* GESELECTEERDE PASSAGE
Privéleven – omgang met de ontdekking van de seksuele gerichtheid
9. Eiser voert aan dat de minister de betekenis van zijn jonge leeftijd miskent als het gaat om de vraag wanneer hij ontdekte homoseksueel te zijn. Dit is relevant in het kader van de beoordeling van zijn verklaringen over de omgang met zijn seksuele gerichtheid na ontdekking. Bovendien miskent de minister wat het betekent om homoseksuele gevoelens te hebben in een land waar dit verboden is en motiveert niet waarom dit juist zou moeten betekenen dat hij meer kan vertellen over hoe dit voor hem was. Zoals hiervoor is gesteld was er sprake van tegenstrijdige gevoelens. Het besef dat hij zich niet anders wilde voordoen dan hij zich voelde, kwam nadat hij een relatie kreeg met zijn ex-vriend. Eiser heeft dit ook verklaard en niet valt in te zien wat hij nog meer zou hebben moeten verklaren. De minister beperkt zich ten onrechte tot de algemene stelling dat de verklaringen van eiser niet voldoende zijn zonder voldoende duidelijk inzichtelijk te maken hoe de leeftijd en de cultuur en ook het geloof van eiser daarbij zijn betrokken. Zoals de Afdeling heeft overwogen in de uitspraak van 24 november 2021, [12] betekent de omstandigheid dat een vreemdeling inmiddels volwassen is niet dat van hem kan worden verwacht beter uit te leggen hoe de worsteling met zijn geaardheid destijds is geweest. Ook in deze zaak had de vreemdeling net als eiser feitelijke antwoorden gegeven op de vragen van de minister. De minister heeft onvoldoende rekening gehouden met het persoonlijke verhaal en de persoonlijke situatie van eiser en is ten onrechte uitgegaan van algemene uitgangspunten zonder deze nader uit te leggen naar de situatie van eiser.

* VASTGELEGDE GEGEVENS
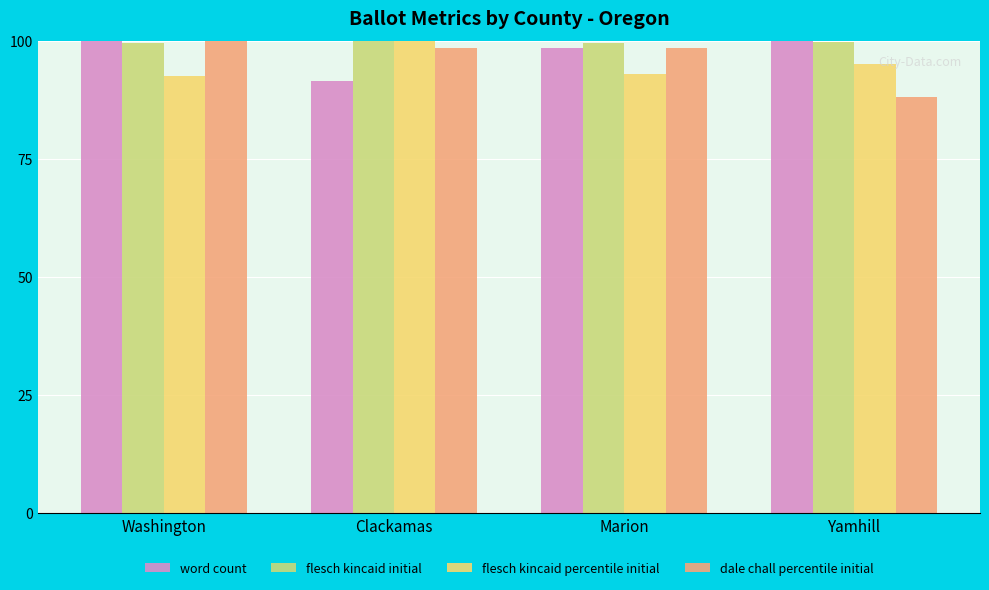

List the series in order of their overall mean, lowest first.

flesch kincaid percentile initial, dale chall percentile initial, word count, flesch kincaid initial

* WAT WORDT GEVRAAGD
#1 Leg in één tot drie zinnen uit waarom eiser volgens de passage over de ontdekking van de seksuele gerichtheid vindt dat de minister zijn verklaringen ten onrechte als onvoldoende beoordeelt.
#2 Zet de passage over de ontdekking van de seksuele gerichtheid voort, aansluitend op de laatste zin ervan.

* UITGEWERKTE ANTWOORDEN
#1 De minister houdt het volgens eiser bij de algemene stelling dat zijn verklaringen niet volstaan, zonder inzichtelijk te maken hoe zijn leeftijd, cultuur en geloof daarbij zijn meegewogen. Eiser heeft bovendien verklaard dat het besef dat hij zich niet anders wilde voordoen dan hij zich voelde pas kwam na zijn relatie met zijn ex-vriend, en het valt niet in te zien wat hij nog meer had moeten verklaren. Verder betekent het feit dat hij inmiddels volwassen is volgens de uitspraak van de Afdeling niet dat van hem verwacht kan worden beter uit te leggen hoe zijn worsteling destijds was.

#2
9.1.
Eiser wijst er verder op dat de verwijzing van de minister naar de uitspraak van 5 oktober 2023 [13] niet opgaat. Anders dan in de zaak van eiser had de minister –in die zaak onderscheid gemaakt tussen de diepgang die wordt verwacht bij verschillende onderwerpen waarover wordt. In die zaak waren bovendien enkel fysieke aspecten genoemd door de vreemdeling en had de vreemdeling enkele jaren als volwassen homoseksueel in Nigeria gewoond. Hetzelfde geldt ook voor de uitspraak van 30 maart 2023, [14] waarnaar de minister heeft verwezen. In die zaak was de vreemdeling 17 jaar oud toen hij achter zijn geaardheid kwam. Ook was in die zaak door de vreemdeling niet gewezen op zijn achtergrond en de gevolgen daarvan voor het kunnen verklaren. Eiser heeft in deze zaak echter aangegeven dat hij nooit heeft geleerd op deze manier over zijn gevoelens te praten en dat hij het moeilijk vindt dit te doen. Het standpunt van de minister dat eiser juist vanwege de cultuur en de kerk meer zou kunnen verklaren gaat eraan voorbij dat deze omstandigheid er juist toe leidt dat eiser zijn ‘verboden’ gevoelens weg stopt. Eiser heeft voldoende aangegeven wat het hem deed om homoseksueel te zijn in een land waar het verboden is. Zo heeft hij verklaard bang te zijn en niet blij te zijn geweest met zijn seksuele geaardheid.
9.2.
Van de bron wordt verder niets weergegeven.